Dataset entries
====

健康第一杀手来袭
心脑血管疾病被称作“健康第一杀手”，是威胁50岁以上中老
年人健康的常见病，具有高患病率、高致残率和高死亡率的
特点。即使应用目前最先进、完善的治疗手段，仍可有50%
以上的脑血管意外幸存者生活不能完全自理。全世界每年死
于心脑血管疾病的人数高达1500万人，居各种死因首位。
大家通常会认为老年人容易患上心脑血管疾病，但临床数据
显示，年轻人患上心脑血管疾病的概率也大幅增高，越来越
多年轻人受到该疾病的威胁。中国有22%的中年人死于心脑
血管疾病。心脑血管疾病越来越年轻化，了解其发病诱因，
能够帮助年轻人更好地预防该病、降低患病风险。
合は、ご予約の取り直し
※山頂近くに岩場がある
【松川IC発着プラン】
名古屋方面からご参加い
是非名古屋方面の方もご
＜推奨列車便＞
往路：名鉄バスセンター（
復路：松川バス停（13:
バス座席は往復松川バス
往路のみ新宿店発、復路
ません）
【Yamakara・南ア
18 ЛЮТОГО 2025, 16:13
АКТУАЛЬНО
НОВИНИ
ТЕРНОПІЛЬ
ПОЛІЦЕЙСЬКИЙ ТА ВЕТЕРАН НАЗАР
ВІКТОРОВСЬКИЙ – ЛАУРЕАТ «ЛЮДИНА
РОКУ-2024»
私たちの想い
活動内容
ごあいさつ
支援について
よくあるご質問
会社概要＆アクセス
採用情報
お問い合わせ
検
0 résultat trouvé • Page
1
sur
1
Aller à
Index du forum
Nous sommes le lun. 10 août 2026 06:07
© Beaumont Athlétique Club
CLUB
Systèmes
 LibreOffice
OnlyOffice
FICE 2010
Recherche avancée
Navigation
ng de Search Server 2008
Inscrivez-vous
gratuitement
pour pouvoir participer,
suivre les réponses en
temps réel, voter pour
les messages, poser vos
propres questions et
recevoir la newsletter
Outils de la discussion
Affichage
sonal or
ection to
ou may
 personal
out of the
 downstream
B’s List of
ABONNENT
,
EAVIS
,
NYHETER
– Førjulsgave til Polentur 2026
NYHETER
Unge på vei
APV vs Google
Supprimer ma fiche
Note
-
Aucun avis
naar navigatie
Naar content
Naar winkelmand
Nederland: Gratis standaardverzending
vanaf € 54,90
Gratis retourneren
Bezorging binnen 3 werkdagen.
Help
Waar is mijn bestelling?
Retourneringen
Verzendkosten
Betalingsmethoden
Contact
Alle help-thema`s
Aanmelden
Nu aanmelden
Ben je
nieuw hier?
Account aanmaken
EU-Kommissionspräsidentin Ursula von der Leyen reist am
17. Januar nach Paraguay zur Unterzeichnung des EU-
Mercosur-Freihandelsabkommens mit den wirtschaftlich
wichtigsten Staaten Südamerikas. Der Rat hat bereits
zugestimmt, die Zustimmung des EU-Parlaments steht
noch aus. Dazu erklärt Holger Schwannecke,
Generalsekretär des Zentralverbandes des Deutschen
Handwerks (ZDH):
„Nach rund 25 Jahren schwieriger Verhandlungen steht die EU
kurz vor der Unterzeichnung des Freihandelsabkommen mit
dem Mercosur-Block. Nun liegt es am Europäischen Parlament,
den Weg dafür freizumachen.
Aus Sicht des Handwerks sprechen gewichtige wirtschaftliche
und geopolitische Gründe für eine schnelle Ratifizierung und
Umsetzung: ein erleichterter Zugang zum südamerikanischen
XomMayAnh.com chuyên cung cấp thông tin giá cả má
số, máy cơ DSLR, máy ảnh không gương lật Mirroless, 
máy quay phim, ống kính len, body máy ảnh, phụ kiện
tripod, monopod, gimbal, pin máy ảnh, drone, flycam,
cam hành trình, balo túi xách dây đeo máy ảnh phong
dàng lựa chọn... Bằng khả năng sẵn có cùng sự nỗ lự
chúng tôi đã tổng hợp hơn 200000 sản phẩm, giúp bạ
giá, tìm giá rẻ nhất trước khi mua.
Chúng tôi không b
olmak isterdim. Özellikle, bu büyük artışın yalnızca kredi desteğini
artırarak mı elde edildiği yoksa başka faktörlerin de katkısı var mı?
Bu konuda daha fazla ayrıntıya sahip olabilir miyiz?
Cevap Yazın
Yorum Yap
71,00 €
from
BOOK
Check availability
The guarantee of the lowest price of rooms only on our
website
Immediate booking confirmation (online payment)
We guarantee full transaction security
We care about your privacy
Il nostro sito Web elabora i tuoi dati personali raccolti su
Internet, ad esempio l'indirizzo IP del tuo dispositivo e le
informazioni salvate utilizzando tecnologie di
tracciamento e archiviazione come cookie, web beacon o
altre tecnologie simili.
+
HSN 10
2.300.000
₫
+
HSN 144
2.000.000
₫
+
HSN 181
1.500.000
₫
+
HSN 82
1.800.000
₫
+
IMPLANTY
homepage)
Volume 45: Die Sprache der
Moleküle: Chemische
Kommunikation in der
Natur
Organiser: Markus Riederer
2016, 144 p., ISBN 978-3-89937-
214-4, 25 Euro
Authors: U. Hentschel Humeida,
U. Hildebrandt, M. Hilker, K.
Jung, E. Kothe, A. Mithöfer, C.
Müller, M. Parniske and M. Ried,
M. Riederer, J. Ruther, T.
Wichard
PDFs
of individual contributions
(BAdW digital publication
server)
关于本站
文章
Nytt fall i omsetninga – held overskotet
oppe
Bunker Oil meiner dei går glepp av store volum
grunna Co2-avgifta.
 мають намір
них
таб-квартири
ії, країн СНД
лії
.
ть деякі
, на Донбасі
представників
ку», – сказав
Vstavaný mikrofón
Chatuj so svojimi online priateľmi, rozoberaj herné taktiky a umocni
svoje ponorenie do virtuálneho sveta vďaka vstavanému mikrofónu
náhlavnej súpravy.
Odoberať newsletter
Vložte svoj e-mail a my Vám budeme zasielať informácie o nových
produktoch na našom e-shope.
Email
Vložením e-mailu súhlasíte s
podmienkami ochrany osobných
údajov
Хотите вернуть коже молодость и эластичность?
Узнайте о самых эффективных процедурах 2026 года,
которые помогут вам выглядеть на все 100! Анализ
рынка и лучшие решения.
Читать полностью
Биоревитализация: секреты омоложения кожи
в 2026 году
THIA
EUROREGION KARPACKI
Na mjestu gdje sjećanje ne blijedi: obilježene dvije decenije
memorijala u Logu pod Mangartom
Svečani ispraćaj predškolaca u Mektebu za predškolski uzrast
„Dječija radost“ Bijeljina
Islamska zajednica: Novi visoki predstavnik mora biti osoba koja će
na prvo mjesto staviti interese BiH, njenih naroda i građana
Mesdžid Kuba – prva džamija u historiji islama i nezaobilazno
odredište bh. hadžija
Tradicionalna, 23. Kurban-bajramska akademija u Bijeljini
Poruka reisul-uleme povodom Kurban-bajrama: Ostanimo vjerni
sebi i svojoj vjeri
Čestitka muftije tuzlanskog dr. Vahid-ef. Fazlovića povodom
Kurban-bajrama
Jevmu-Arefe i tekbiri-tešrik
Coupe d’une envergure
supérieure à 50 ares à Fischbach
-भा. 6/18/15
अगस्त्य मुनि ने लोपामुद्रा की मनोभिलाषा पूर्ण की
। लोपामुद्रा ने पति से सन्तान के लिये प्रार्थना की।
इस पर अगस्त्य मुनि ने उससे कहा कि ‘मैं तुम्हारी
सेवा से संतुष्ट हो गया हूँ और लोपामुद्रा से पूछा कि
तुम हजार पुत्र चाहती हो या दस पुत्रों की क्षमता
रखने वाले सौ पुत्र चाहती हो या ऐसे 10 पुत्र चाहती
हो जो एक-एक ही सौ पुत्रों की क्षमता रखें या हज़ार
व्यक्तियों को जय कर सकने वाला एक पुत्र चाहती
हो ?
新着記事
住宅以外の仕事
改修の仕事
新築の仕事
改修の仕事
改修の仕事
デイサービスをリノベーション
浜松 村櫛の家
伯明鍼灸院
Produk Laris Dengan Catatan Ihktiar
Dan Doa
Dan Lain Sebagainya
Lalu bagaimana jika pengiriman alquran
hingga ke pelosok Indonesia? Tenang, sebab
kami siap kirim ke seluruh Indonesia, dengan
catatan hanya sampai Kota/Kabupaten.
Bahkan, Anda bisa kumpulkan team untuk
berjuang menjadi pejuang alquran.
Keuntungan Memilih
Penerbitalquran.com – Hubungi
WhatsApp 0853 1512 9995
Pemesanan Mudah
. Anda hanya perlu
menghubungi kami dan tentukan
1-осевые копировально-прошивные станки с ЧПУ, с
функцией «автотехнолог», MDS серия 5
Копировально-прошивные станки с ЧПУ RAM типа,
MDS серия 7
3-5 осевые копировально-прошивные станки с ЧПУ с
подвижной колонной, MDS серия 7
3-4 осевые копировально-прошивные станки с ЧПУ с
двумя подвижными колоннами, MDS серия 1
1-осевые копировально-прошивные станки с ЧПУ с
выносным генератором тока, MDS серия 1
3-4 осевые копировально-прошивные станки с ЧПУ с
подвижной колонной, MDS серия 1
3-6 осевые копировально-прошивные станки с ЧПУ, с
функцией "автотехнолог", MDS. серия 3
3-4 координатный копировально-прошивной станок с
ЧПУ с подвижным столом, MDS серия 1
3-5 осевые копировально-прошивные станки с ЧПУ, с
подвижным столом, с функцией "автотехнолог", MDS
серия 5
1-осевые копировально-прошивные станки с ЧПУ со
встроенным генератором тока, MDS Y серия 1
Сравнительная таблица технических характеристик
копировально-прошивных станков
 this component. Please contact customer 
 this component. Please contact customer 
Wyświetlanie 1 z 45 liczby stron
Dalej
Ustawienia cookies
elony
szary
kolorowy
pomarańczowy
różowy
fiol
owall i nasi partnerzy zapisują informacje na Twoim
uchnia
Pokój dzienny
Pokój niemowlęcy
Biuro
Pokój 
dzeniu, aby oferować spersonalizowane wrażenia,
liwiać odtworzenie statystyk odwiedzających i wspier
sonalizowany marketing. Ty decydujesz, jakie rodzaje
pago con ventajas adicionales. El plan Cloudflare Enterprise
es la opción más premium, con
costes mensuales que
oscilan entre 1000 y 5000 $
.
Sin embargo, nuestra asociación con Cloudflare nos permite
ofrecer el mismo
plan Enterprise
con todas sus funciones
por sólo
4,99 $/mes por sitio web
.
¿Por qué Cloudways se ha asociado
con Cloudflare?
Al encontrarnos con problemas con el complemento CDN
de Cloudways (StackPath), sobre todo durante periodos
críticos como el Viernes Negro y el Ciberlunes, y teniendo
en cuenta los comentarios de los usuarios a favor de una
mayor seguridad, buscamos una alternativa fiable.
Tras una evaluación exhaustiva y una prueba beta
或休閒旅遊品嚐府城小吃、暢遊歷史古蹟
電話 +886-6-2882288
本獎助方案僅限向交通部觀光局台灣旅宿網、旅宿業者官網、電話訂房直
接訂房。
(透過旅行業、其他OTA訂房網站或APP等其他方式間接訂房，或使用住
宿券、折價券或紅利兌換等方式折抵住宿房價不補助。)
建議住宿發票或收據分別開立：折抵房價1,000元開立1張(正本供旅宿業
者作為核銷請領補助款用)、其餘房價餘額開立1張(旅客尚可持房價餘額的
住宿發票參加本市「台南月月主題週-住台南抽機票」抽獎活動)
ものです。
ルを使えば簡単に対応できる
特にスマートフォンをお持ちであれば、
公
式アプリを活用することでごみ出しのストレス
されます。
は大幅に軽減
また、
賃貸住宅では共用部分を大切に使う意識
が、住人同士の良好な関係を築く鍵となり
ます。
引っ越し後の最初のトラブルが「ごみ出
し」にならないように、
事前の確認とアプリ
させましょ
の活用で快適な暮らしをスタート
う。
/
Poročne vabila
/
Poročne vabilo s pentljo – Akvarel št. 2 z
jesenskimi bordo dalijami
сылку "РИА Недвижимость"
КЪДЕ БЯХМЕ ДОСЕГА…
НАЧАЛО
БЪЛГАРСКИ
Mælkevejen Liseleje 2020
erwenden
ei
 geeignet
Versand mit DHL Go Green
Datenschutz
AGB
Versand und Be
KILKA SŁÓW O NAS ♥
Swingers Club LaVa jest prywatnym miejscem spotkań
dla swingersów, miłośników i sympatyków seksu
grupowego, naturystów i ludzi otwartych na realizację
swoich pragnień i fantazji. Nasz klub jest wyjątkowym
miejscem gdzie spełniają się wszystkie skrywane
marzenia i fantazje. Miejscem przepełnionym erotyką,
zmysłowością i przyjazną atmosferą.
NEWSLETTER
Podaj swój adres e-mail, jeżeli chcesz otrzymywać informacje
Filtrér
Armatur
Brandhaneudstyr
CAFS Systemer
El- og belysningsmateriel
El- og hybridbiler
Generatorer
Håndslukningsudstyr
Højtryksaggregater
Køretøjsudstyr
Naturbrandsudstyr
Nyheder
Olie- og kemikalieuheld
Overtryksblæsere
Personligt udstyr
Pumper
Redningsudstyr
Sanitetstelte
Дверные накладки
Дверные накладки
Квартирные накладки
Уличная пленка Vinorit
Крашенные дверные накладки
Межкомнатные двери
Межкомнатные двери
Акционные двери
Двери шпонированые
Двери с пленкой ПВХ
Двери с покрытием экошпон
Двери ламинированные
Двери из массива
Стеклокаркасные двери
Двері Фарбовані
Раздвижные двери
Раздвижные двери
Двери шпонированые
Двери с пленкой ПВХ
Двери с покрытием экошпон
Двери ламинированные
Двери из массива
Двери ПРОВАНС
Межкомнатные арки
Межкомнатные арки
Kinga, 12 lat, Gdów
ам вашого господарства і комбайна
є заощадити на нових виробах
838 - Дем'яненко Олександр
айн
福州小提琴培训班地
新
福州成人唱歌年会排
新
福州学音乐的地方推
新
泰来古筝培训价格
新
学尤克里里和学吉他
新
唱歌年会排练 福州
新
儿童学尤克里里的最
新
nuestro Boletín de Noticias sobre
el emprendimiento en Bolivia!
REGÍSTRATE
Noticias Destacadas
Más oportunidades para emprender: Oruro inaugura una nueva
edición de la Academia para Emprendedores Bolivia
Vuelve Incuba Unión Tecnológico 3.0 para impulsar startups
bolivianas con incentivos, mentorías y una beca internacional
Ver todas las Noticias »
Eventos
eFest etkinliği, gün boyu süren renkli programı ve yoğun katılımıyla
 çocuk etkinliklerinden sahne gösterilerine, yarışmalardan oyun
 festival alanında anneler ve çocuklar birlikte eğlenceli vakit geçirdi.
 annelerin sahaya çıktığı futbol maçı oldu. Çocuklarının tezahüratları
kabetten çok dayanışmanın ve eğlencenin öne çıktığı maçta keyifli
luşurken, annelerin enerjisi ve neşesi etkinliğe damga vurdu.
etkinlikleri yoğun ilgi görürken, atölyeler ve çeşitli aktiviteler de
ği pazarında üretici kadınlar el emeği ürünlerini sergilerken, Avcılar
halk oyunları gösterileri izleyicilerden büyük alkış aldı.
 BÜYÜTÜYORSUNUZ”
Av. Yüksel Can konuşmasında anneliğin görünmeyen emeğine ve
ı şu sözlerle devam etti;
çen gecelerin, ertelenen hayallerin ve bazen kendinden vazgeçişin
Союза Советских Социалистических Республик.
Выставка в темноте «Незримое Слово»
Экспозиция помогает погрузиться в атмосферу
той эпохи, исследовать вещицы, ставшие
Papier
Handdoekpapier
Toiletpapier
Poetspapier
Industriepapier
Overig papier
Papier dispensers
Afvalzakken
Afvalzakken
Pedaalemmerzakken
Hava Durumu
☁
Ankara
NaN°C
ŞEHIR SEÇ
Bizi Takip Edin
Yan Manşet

====

Beginning with the first line of the rows and continuing through the line containing "名古屋方面からご参加い", write out those lines again, replacing "ご予約" with "予約" and leaving everything else unchanged.

健康第一杀手来袭
心脑血管疾病被称作“健康第一杀手”，是威胁50岁以上中老
年人健康的常见病，具有高患病率、高致残率和高死亡率的
特点。即使应用目前最先进、完善的治疗手段，仍可有50%
以上的脑血管意外幸存者生活不能完全自理。全世界每年死
于心脑血管疾病的人数高达1500万人，居各种死因首位。
大家通常会认为老年人容易患上心脑血管疾病，但临床数据
显示，年轻人患上心脑血管疾病的概率也大幅增高，越来越
多年轻人受到该疾病的威胁。中国有22%的中年人死于心脑
血管疾病。心脑血管疾病越来越年轻化，了解其发病诱因，
能够帮助年轻人更好地预防该病、降低患病风险。
合は、予約の取り直し
※山頂近くに岩場がある
【松川IC発着プラン】
名古屋方面からご参加い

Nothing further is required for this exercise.